Unlike JLA or Avengers, most of the JSAers don't have their own monthly books, so the writers can take them in any direction without contradicting their "regular" writer. It's too bad that's even an issue; would it be so hard to have Tom Peyer (Hourman) and Chuck Dixon (Birds of Prey) co-write JSA with Robinson, Johns and Goyer? Yeah, it probably would - too many cooks and all that - but it's a neat idea.

Geoff Johns can do character bits, as in Judgment Day, where a huge cast is deftly characterized with a couple of choice lines each. David Goyer has been co-writing Starman for years now.And because this title is a JLA spinoff, the thrones and dominions at DC will probably let the writers run with the title a little, reserving their micromanagement for the Superman and Batman titles.

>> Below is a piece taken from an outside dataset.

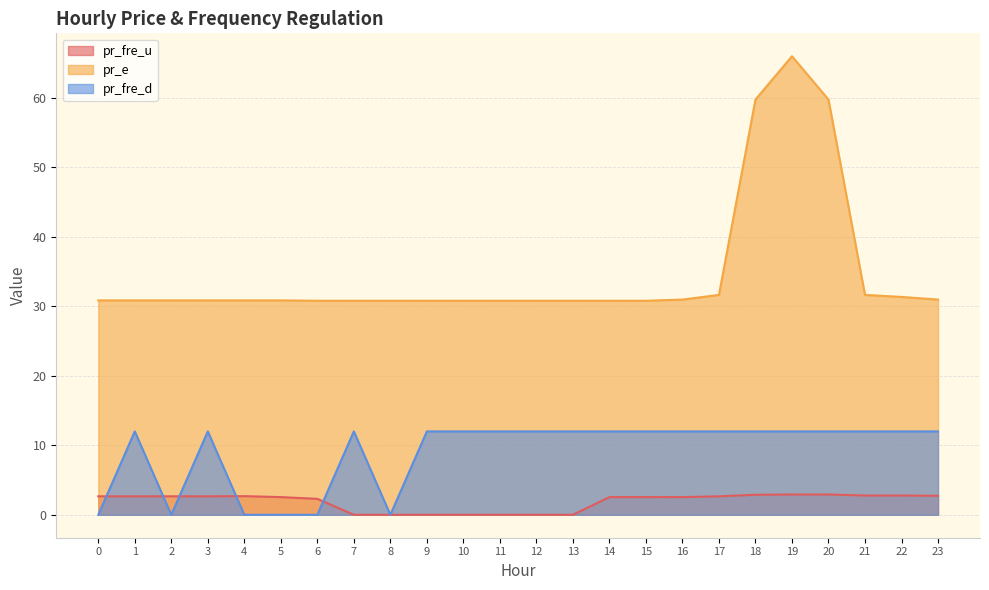

Rank the series by their average value, from lowest to highest.

pr_fre_u, pr_fre_d, pr_e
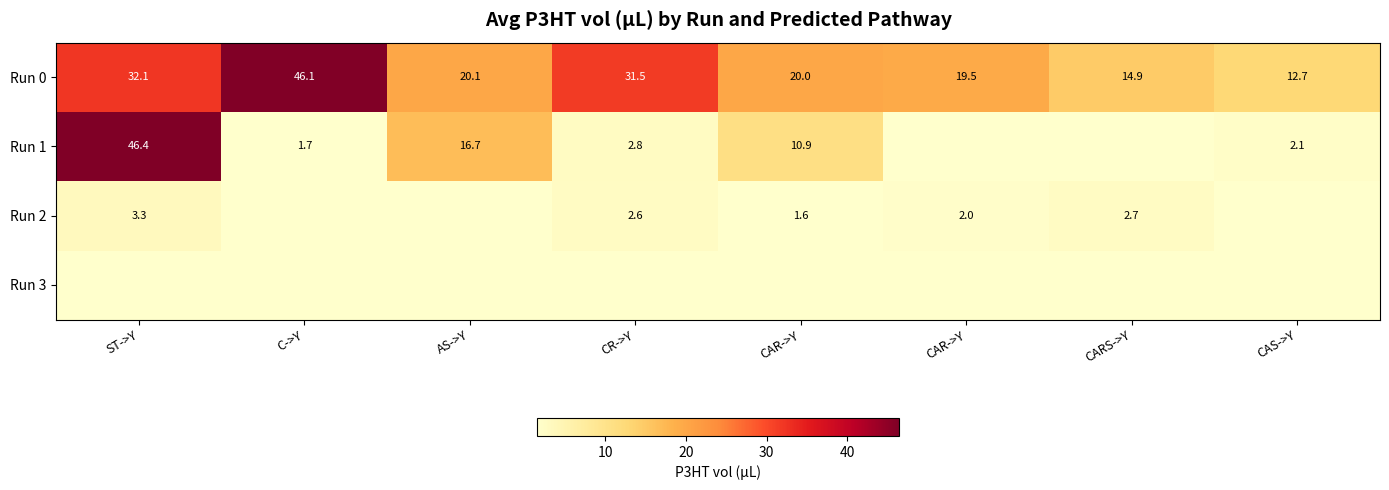

Between CR->Y and CAR->Y, which series saw the biggest shift?

Run 0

Thus, we may confidently expect JSA to settle into a comfortable groove, like Roger Stern's Avengers or the Levitz years of the Legion: every character a little different from the rest, with one or two quirks that sometimes get a page or two, sometimes just a line of dialogue, but always there, so that when the Big Bad Menace shows up, he's threatening people we've come to regard as friends.

That has not yet happened. I like Alan Scott, Jay Garrick, Black Canary and Jack Knight from their appearances elsewhere; Hourman's new monthly has made me really like him, too; and the fact that Stars is so much better here than in her own book is a big plus in her column. Issue #5, of which I've seen a preview copy, gives us a good look at Sandy Hawkins, about whom few of us know much at all. Now that we've opened the series with a bang, let's get an idea who Atom Smasher, Wildcat, and Hawkgirl are, so the next time Mordru comes back, he's breaking into a life already in progress.

It's off to a good start, but the best is yet to come.